Qu’importe la méthode, qu’importent les conséquences, le gouvernement relance la machine à profits. Voilà l’objectif principal de la réouverture à marche forcée des écoles.Depuis quinze jours, les enseignantEs et les directeurEs d’école subissent une pression hiérarchique immense pour donner l’illusion que tout serait prêt pour une reprise des écoles le lundi 11 mai.

Maltraitance et absence de protection

La réalité de cette ouverture est une infamie. Ce qui rouvre ce n’est pas l’école, mais une sorte de garderie carcérale permettant au gouvernement de dérouler son plan com’. Lundi matin, rien n’était prêt. Dans des centaines d’écoles, les enseignantEs, tenus de se rendre en présentiel pour assurer la pré-rentrée, ont découvert que l’ensemble du faible matériel de protection promis par l’Éducation nationale n’était pas arrivé dans les écoles. Pas de masque, pas de gel hydroalcoolique, pas de lingettes désinfectantes… Et parfois, quand les masques sont arrivés à temps, la notice indique en gras que les masques ne protègent pas des ­contaminations virologiques.

Pourtant, quelques jours auparavant, un protocole sanitaire de 54 pages était enfin parvenu aux enseignantEs. Ce protocole réussit la prouesse d’être à la fois un cadre transformant les écoles en prisons pour enfants, tout en assurant une protection sanitaire au rabais pour les personnels de l’éducation.

Les injonctions inapplicables avec des enfants sont nombreuses : interdiction de se déplacer dans la classe, garder une distanciation physique y compris dans la cour de récréation, proscrire les jeux de contact et de ballon, retirer tous les jeux collectifs des classes…

Mais en dehors de ces injonctions, le protocole inscrit noir sur blanc que, par contre, il n’offrira pas aux personnels des protections adéquates pour empêcher les contaminations au Covid-19. Le protocole proscrit l’utilisation de masques pour les élèves de maternelle et d’élémentaire mais ne s’engage à fournir que des masques « grand public » aux enseignantEs et AESH et non des masques FFP2, seuls à même d’offrir un niveau de protection suffisant.
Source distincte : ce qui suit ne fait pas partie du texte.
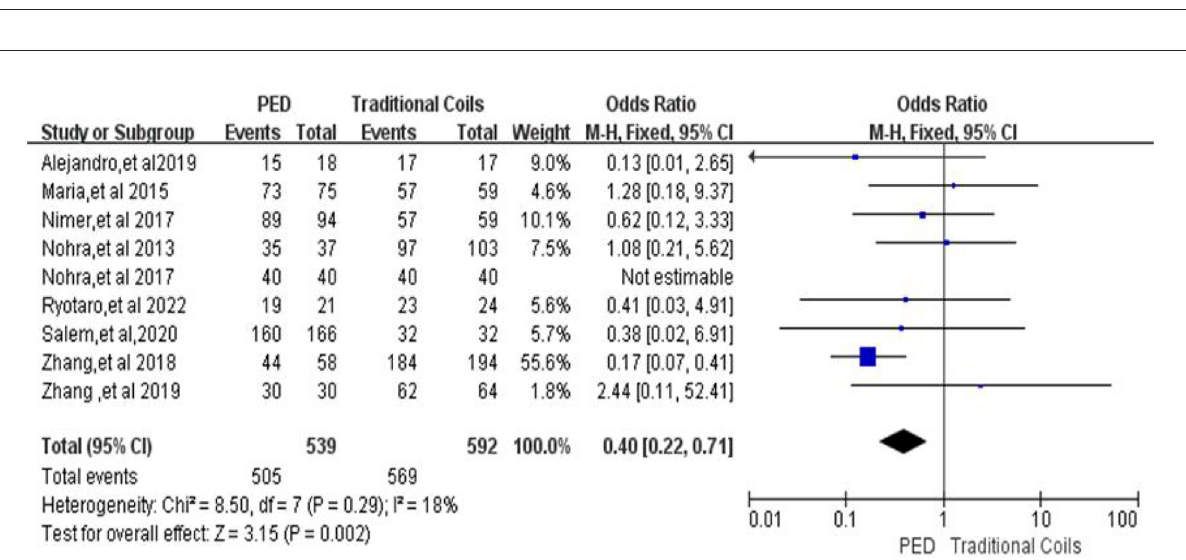
FIGURE5 Forest plot and meta-analysis of aneurysm retreatment rate.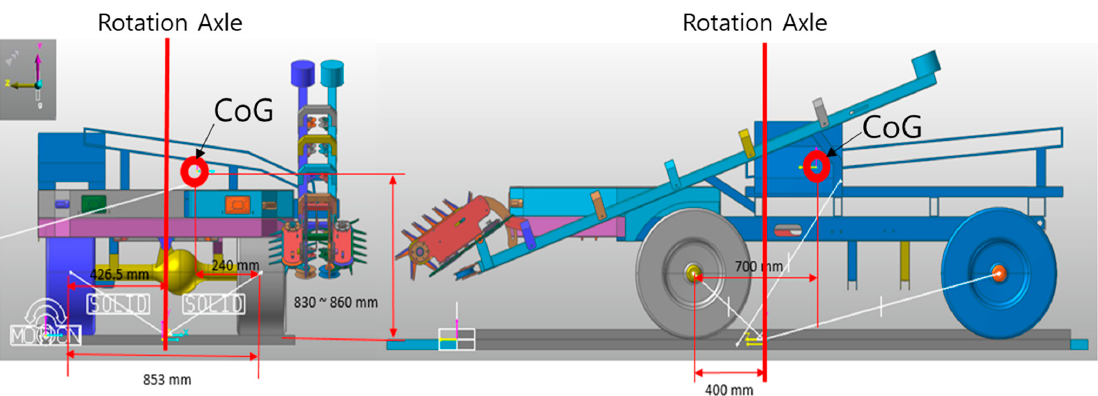
Figure 6. The rotational axle of the self-propelled radish harvester for adjusting the deflection an-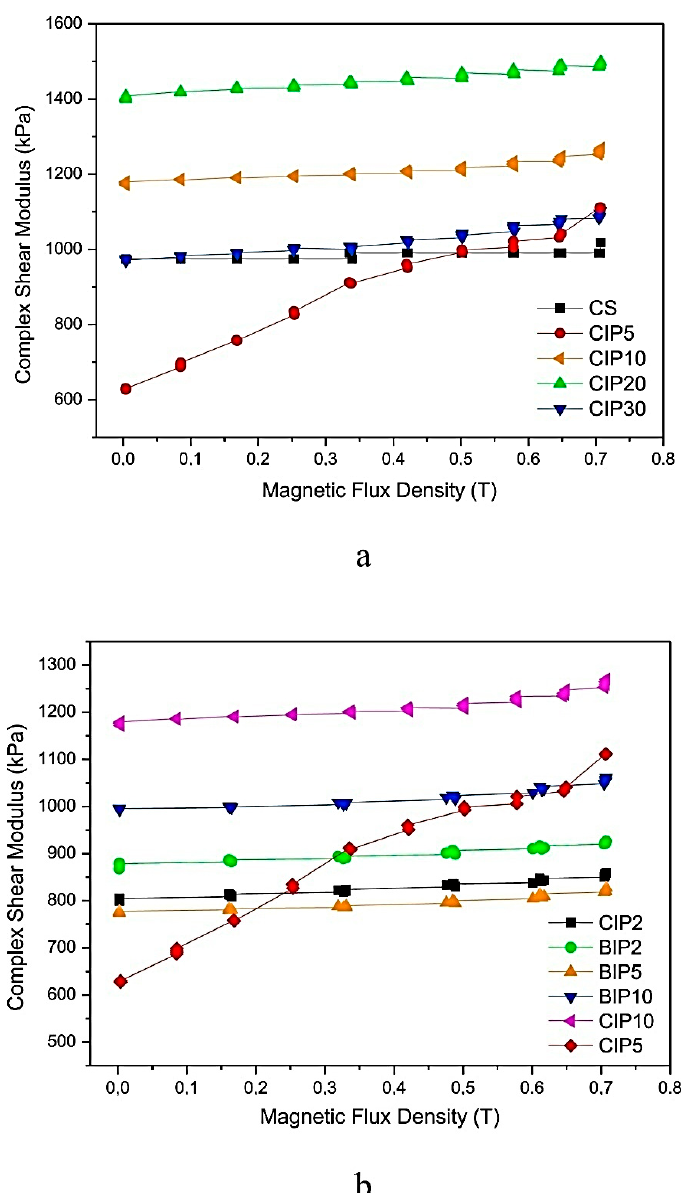
Figure 13. The plot of complex shear modulus vs. magnetic flux density of EPDM-based MREs with warious concentration of CIPs and BIPs ( a ) 5–30 phr of CIPs, ( b ) 2–10 phr of CIPs and 2–10 phr of BIPs [24] (reprinted with permission from Elsevier TM ).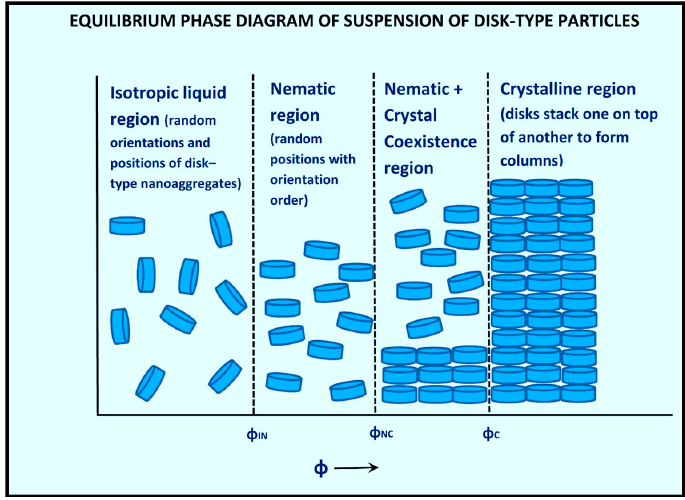
φ under equilibrium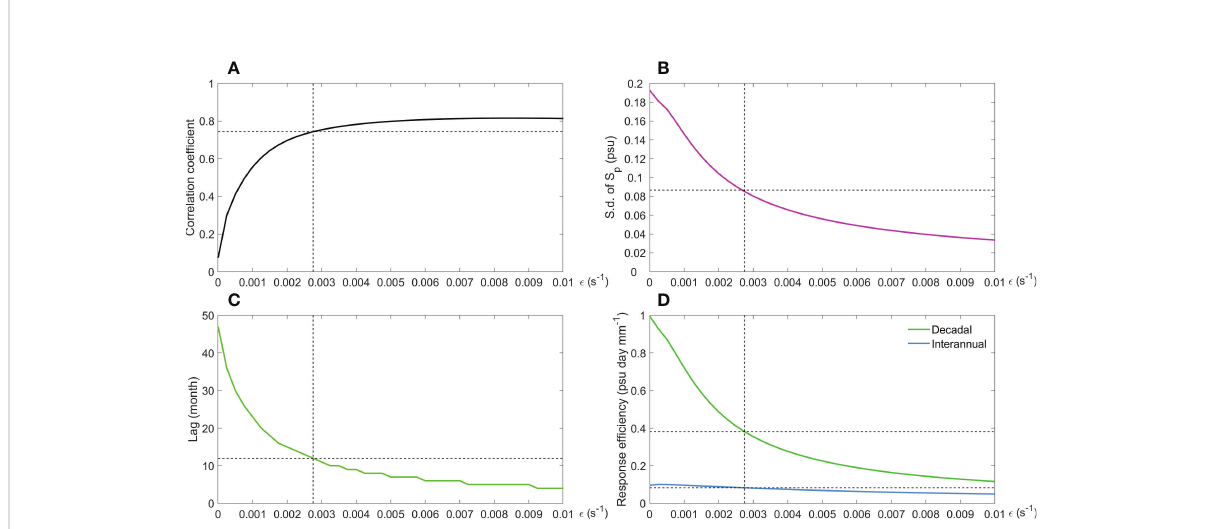
FIGURE 10 Results of LRSM simulations as functions of e varying from 0 to 0.01 s -1 . (A) The correlation coef fi cient between the SSSA from Exp-BP minus Exp-B and those from by LRSM. (B) The standard deviation of S p . (C) The time lag (in month) of decadal (6-year low-passed S p ) to decadal precipitation as the function of e , obtained through a lead-lag correlation analysis. (D) The response ef fi ciency of salinity to precipitation (psu day mm -1 ), calculated as the ratio of standard deviation of S p to that of P . Blue and green lines show the results for interannual variability (6-year high-passed) and decadal variability, respectively. In all panels, e = 2.75 × 10 -3 s -1 and corresponding results are marked with dashed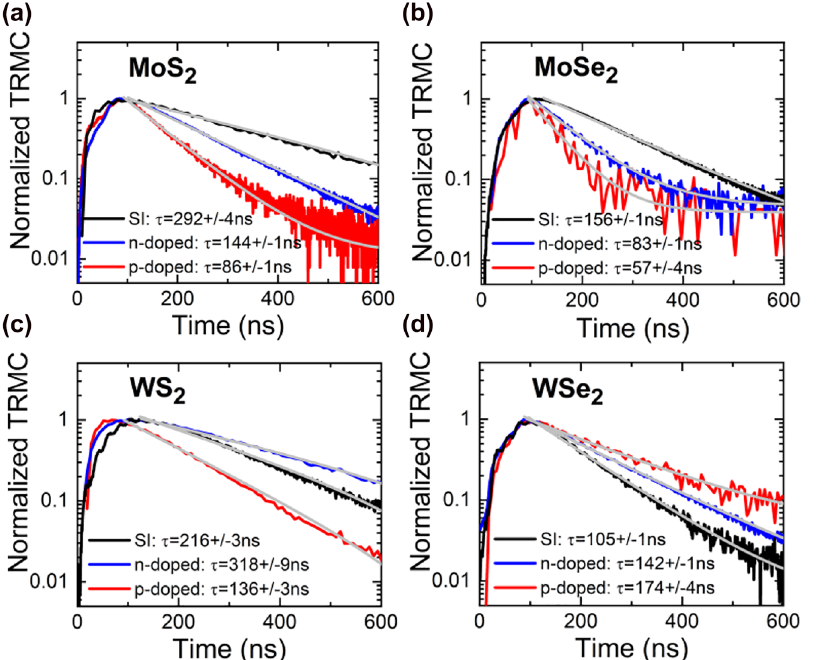
Figure 4: Normalized transient signal of nominally undoped (semi-insulating, SI) (black curves), n -doped (blue curves) and p -doped (red curves) TMDs obtained at room temperature. The gray lines represent the fi ts with single exponential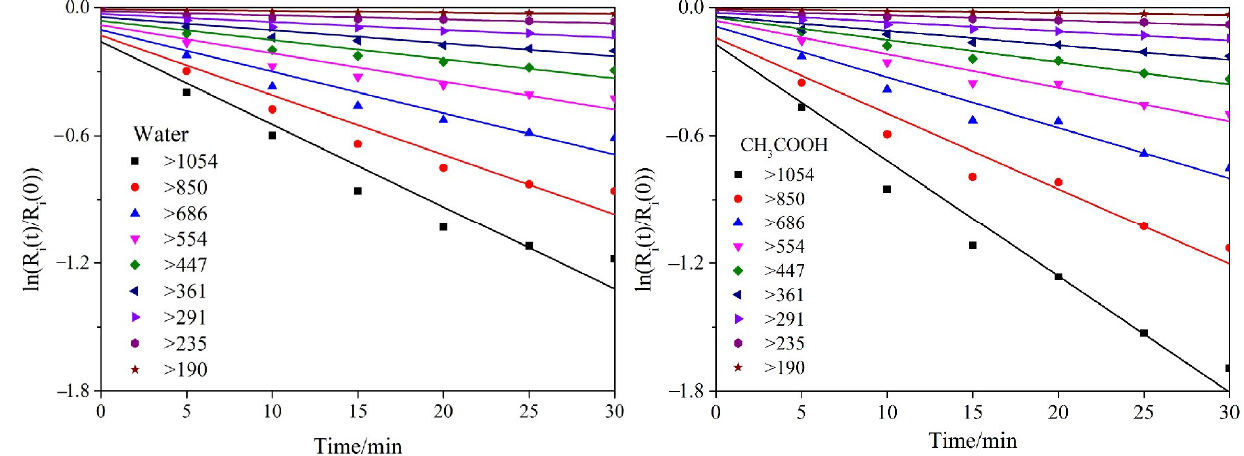
Figure 9. The fi rst Kapur functions calculated by linear fi tt ing of cumulative fraction residual of Figure 9. The first Kapur functions calculated by linear fitting of cumulative fraction residual of particles ground in water and a CH 3 COOH solution. particles ground in water and a CH 3 COOH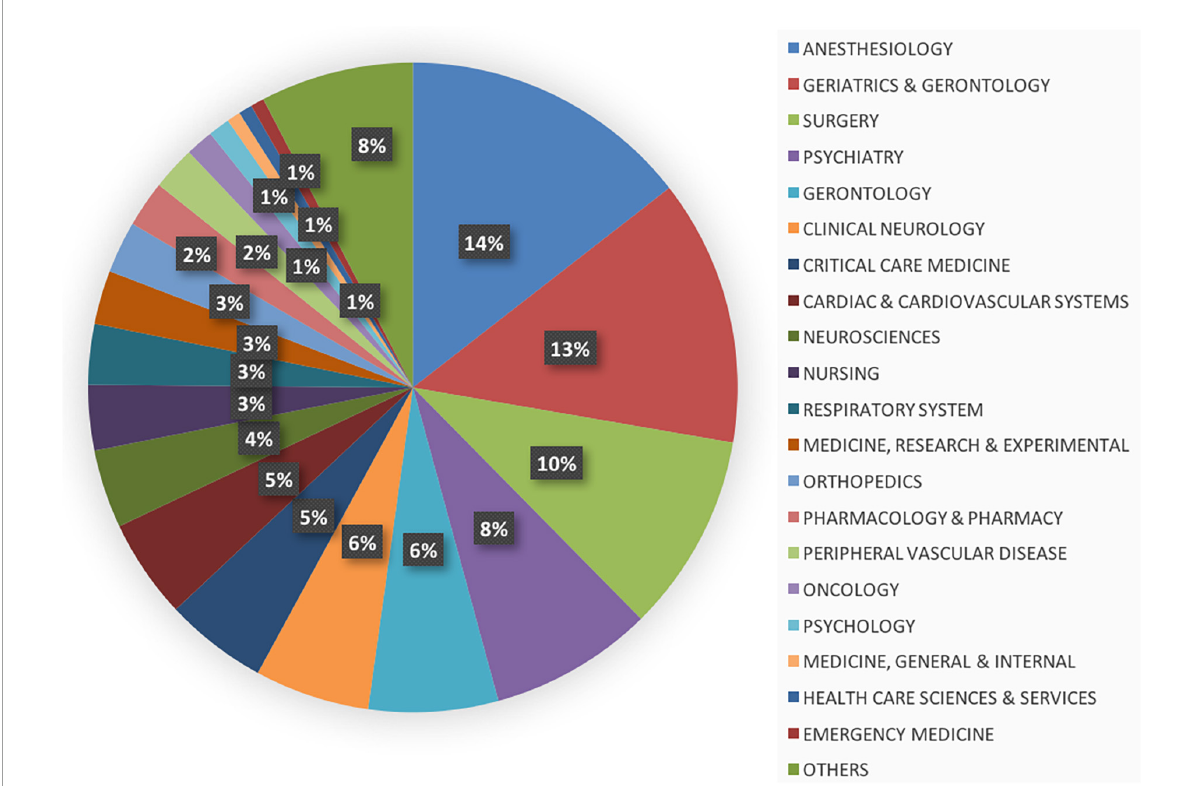
FIGURE5 The distribution of top 20 subjects associated with the field of postoperative delirium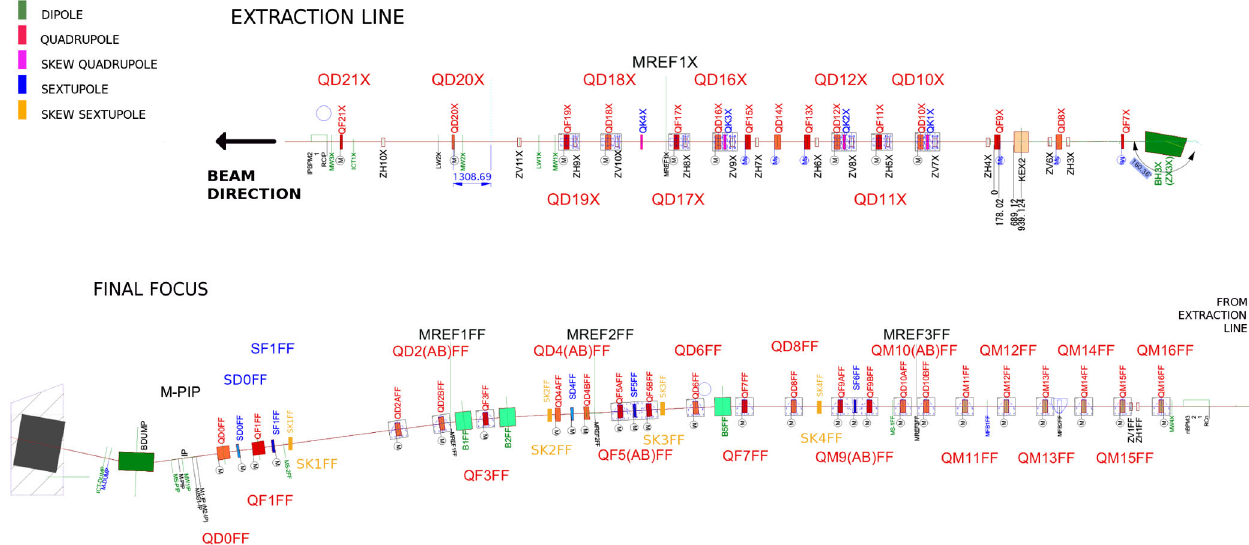
FIG. 1 (color online). Scheme of the ATF2. The beam line on the left represents the extraction beam line (EXT). The beam line on the right represents the FFS as the continuation of the EXT line (the figure is courtesy of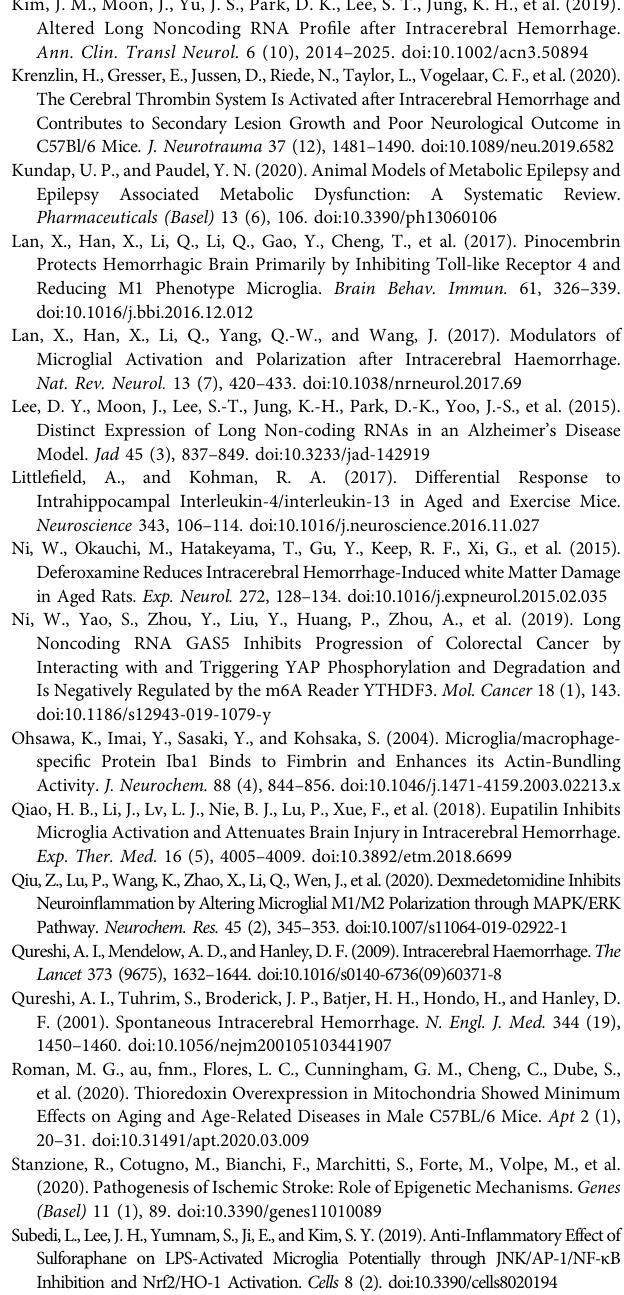
Supplementary Figure S4 | Impact of TCONS_00145741 on the activation of microglia in ICH. (A and B) 72 h after the construction of the mouse ICH model, the activation of mouse microglia was assessed by immuno fl uorescence (Scale bar (cid:2) 50 μ m). * P < 0.05, ** P < 0.01 vs. vehicle. Supplementary Figure S5 | The mechanism of TCONS_00145741 mediates the pathological process of ICH. Under ICH pathological conditions, the expression of TCONS_00145741 was elevated after thrombin treatment of microglia, and the highly expressed TCONS_00145741 elevated JNK phosphorylation levels by restraining the binding of DUSP6 and JNK, which in turn led to the secretion of pro-in fl ammatory factors and the differentiation of microglia from M0 to M1, and further imbalanced M1/M2 to eventually aggravate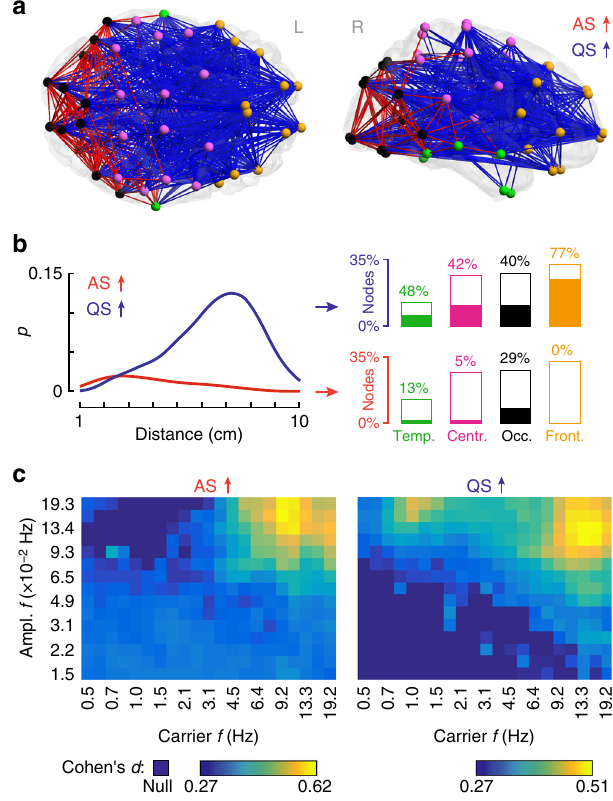
Fig. 2 Changes in cortico-cortical functional connectivity as a function of sleep state. a The main effect of sleep state in the alpha band shows signi fi cant connectivity differences in two main cortical networks (red: AS> QS, blue: QS > AS; both p FWER < 0.0002, paired two-tailed t -test). Distinct cortical regions are coded with different colors: temporal (green), central (pink), occipital (black), and frontal (orange). b These networks have different characteristic length distributions and distinct cortical region distributions. Curves are distributions (kernel density estimates) of functional connection lengths given by the fraction of edges p (normalized to the whole network) for AS (red) or QS (blue). Bar plots show participation of broad cortical areas in each sleep-related network. Filling of the bars denotes the percentage of involved nodes within each region and height denotes each region's share in the whole network. c Spectral fi ngerprints of AS (left) and QS (right) sleep. Color scale shows effect size (Cohen ’ s d ) of sleep contrasts centered at different carrier and amplitude frequencies ( f ). Darkest blue shade denotes frequency combinations where there were no suprathreshold edges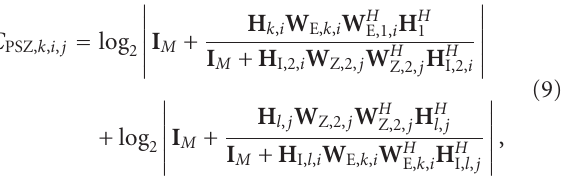
Figure 1: Intercell interference power versus γ I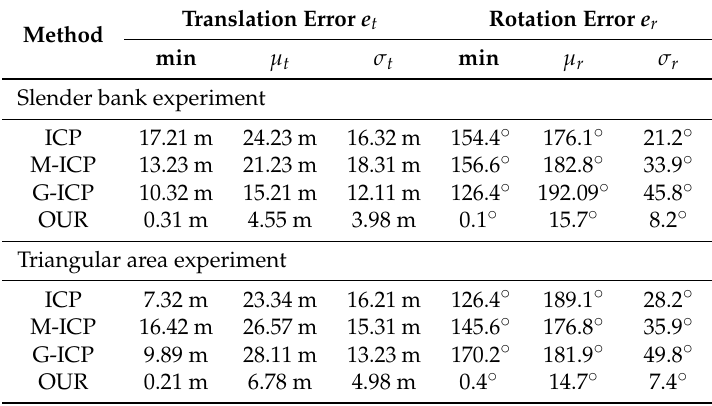
Table 3. Registration results with an abrupt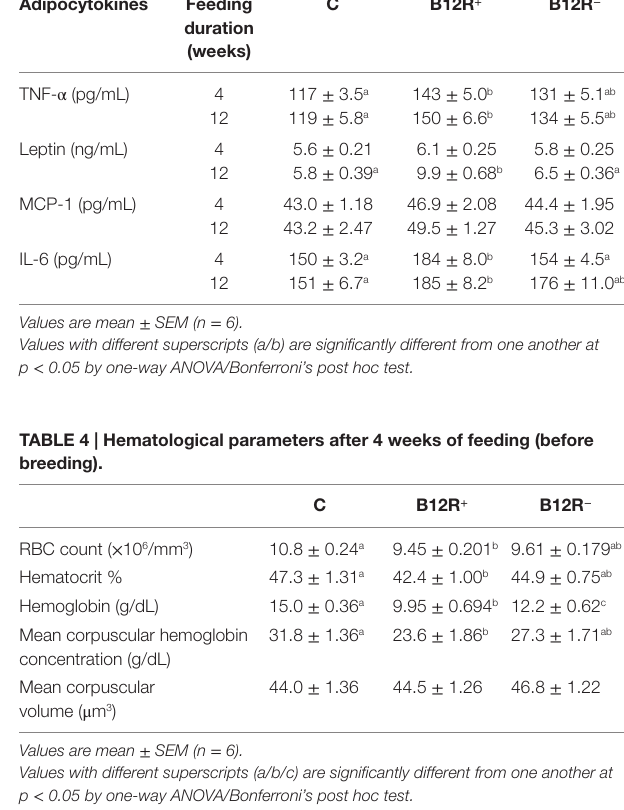
adipocytokines Feeding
Voilà ce qu’on propose aux personnels de l’éducation : aller au front sans protection et en devenant des adultes maltraitants !

Mépris et mensonges

Comment empêcher des enfants de bouger, se déplacer, jouer ensemble, ou jouer tout court sans devenir des enseignantEs maltraitants ? Comment enseigner sans jeux, sans interactions entre pairs ? Certains réactionnaires se réjouissent déjà du retour d’une école à l’ancienne, à la dure, dans laquelle l’enseignement frontal est la seule règle, où l’élève applique et exécute en silence.

Les alertes ont pourtant été nombreuses. Le Conseil scientifique s’était d’abord prononcé pour une réouverture des établissements scolaires en septembre. Les syndicats enseignants et les fédérations de parents d’élèves se sont unanimement prononcées pour un report de l’ouverture des écoles.

Mais peu importent les avis médicaux ou les alertes du terrain, la décision politique était prise. Comme à leur habitude, Blanquer, Macron et Philippe ont sorti leur arsenal de mépris et de mensonges pour faire passer la pilule. Mensonge concernant la non-contamination des enfants démenti par les médecins de Necker et des études allemandes sur la charge virale des enfants ; mépris lorsque ce gouvernement, qui supprime des postes d’enseignantEs, maintient l’austérité budgétaire dans l’éducation, fait semblant de se préoccuper de l’échec scolaire ou des enfants des classes populaires ; mensonge encore quand, le 11 mai, Jean-Michel Blanquer ose affirmer qu’il y a plus de risques à rester à la maison que de retourner à l’école !

Les enseignantEs pris entre colère et pressions morales et hiérarchiques doivent trouver les moyens collectifs d’exprimer ce refus de participer à cette mascarade dangereuse. Deux nouveaux clusters ont vu le jour suite à des réunions de pré-rentrée dans des collèges. Autant dire que le risque d’une 2e vague de contamination est bien réel. Devant l’évidence, les enseignantEs commencent à déposer des droits d’alerte et des droits de retrait, refusant cette relance des profits au mépris de leur vie, de leur santé et de celle de leurs élèves et de leurs familles.